> Extracted records
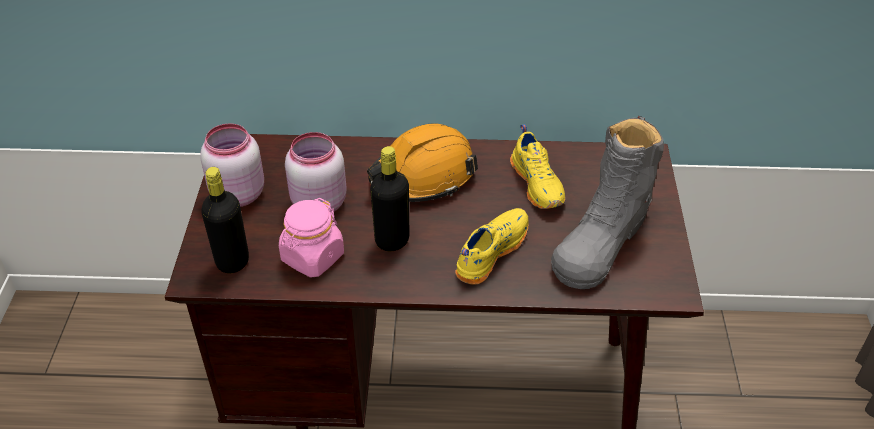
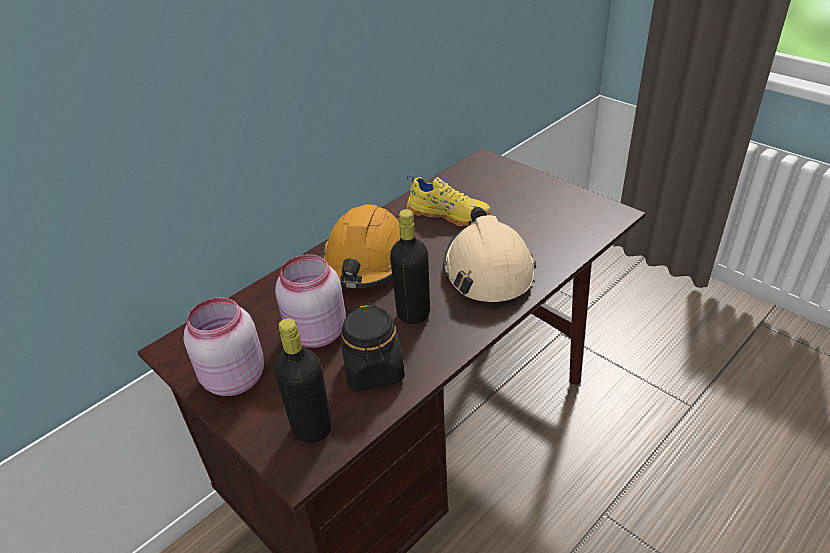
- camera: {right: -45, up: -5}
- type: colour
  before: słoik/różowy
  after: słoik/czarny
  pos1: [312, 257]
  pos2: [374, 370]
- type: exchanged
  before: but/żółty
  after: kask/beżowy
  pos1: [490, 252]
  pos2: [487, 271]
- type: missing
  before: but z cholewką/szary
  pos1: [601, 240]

> Task details
Exactly reproduce the lines of the data above that run from the line containing "after: słoik/czarny" through the final one.

> Response below
  after: słoik/czarny
  pos1: [312, 257]
  pos2: [374, 370]
- type: exchanged
  before: but/żółty
  after: kask/beżowy
  pos1: [490, 252]
  pos2: [487, 271]
- type: missing
  before: but z cholewką/szary
  pos1: [601, 240]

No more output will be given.